*TASK TO CARRY OUT*. Read through the records. Copy each line that has the word "none".

*MATERIAL SHOWN*.
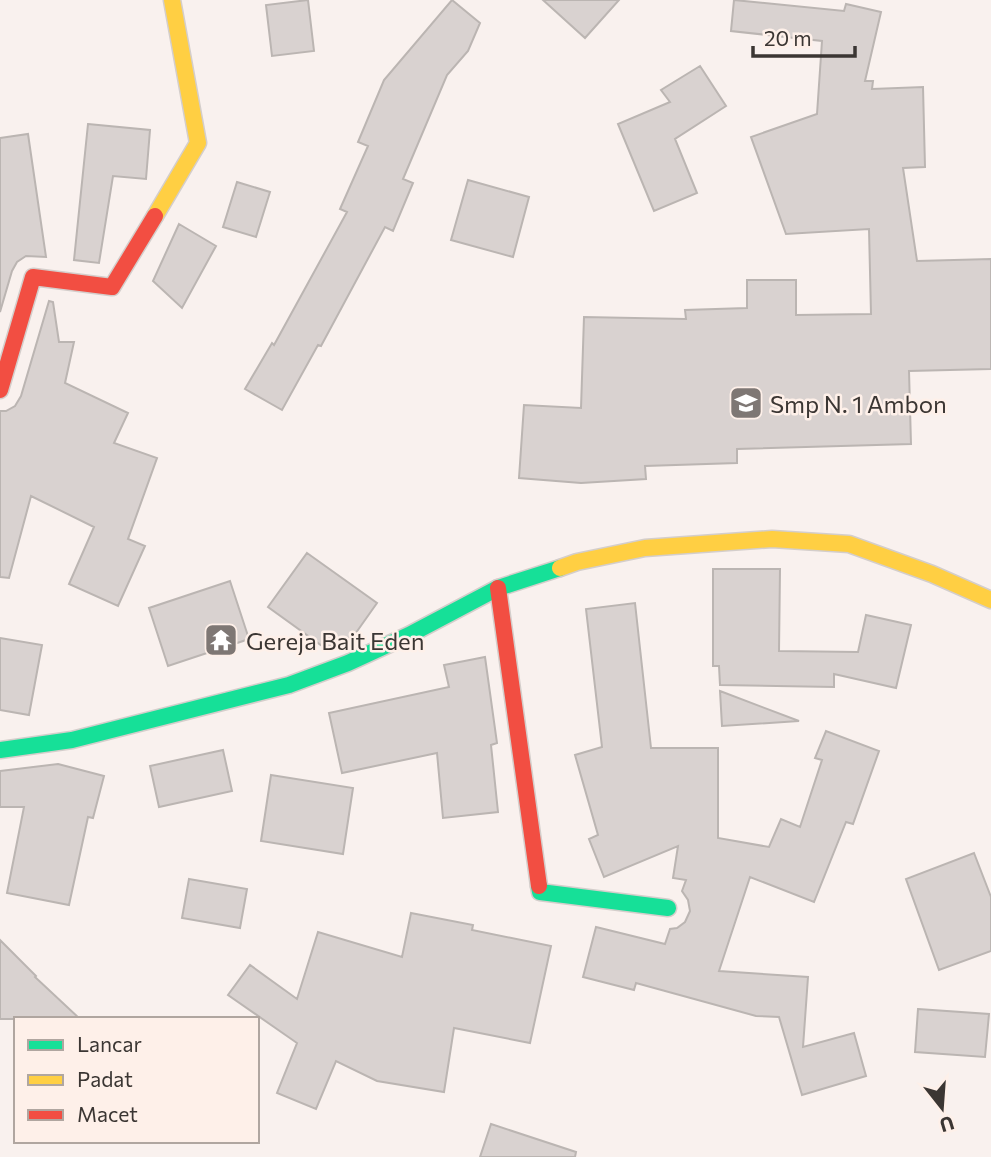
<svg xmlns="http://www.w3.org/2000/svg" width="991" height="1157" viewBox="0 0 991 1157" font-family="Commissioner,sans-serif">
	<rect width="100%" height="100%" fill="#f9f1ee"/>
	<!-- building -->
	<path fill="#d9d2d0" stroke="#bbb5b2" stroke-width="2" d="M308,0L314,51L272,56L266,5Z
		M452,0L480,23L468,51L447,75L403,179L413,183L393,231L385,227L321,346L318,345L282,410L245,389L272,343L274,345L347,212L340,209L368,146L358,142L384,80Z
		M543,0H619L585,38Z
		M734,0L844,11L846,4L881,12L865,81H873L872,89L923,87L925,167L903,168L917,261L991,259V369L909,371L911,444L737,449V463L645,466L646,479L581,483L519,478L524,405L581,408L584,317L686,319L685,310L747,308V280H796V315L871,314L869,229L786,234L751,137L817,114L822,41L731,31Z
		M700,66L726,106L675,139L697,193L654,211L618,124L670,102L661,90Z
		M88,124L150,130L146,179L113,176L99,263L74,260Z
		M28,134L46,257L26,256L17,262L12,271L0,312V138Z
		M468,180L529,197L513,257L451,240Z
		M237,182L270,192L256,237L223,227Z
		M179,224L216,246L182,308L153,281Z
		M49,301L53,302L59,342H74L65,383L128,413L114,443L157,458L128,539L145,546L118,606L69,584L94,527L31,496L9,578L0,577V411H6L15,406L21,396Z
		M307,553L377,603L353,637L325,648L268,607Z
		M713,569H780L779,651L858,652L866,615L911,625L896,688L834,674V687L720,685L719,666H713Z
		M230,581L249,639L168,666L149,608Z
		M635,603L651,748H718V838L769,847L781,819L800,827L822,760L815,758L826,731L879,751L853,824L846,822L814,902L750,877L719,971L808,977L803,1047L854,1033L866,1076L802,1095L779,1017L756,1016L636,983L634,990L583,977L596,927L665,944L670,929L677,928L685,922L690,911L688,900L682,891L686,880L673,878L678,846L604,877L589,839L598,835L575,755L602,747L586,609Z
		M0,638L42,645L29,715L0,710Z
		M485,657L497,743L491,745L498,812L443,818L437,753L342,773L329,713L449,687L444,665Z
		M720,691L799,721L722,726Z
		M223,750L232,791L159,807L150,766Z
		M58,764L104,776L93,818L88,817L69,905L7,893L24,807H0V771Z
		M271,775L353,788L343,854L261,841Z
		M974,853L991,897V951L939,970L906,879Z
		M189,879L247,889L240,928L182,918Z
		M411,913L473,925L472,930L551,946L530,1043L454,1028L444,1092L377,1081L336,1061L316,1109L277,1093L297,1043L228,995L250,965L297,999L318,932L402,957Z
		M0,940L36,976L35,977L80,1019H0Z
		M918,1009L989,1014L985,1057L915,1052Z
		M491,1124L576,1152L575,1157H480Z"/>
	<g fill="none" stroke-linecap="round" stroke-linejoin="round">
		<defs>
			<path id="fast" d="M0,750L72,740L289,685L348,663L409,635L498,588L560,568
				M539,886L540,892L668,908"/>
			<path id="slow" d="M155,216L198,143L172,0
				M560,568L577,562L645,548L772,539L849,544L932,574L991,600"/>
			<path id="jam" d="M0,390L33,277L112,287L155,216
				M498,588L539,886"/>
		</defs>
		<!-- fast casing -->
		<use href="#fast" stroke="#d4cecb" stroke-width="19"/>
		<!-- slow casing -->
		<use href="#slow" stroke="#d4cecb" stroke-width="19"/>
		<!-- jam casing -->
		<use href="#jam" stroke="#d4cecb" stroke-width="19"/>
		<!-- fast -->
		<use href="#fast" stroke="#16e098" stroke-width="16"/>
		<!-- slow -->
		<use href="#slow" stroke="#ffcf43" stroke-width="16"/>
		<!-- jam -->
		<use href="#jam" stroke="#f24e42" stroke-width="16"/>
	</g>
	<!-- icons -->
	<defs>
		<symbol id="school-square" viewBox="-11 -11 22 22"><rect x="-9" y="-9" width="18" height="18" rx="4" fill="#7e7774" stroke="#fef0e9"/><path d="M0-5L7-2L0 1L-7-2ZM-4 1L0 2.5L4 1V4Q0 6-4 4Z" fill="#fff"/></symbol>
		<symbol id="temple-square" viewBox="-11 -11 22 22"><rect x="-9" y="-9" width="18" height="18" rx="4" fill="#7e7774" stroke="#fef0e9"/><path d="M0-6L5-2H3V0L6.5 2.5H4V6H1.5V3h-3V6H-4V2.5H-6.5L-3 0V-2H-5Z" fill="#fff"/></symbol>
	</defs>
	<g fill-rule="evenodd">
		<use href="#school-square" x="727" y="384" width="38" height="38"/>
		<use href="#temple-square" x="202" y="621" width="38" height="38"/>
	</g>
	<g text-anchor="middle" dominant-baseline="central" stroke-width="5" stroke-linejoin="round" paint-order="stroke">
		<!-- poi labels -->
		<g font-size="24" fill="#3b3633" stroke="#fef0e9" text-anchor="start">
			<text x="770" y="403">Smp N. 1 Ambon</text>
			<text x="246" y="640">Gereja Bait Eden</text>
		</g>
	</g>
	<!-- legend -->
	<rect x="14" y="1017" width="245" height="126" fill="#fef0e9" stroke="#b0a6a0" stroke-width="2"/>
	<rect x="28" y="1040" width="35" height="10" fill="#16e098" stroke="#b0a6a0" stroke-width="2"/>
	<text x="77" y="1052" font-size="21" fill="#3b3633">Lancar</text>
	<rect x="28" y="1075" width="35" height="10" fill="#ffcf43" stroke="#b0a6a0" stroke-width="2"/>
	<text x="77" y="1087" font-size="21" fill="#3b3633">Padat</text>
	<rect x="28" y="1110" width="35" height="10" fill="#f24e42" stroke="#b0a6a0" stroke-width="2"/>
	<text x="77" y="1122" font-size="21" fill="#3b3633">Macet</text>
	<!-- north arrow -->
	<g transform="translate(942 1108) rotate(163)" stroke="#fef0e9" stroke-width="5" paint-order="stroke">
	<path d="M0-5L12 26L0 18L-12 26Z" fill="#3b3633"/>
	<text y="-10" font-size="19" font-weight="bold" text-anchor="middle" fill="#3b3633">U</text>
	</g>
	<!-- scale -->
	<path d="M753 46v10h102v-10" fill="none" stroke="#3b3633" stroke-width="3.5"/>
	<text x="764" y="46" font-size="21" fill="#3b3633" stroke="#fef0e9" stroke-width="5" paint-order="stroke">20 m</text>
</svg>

*WORKED SOLUTION*.
	<g fill="none" stroke-linecap="round" stroke-linejoin="round">
	<path d="M753 46v10h102v-10" fill="none" stroke="#3b3633" stroke-width="3.5"/>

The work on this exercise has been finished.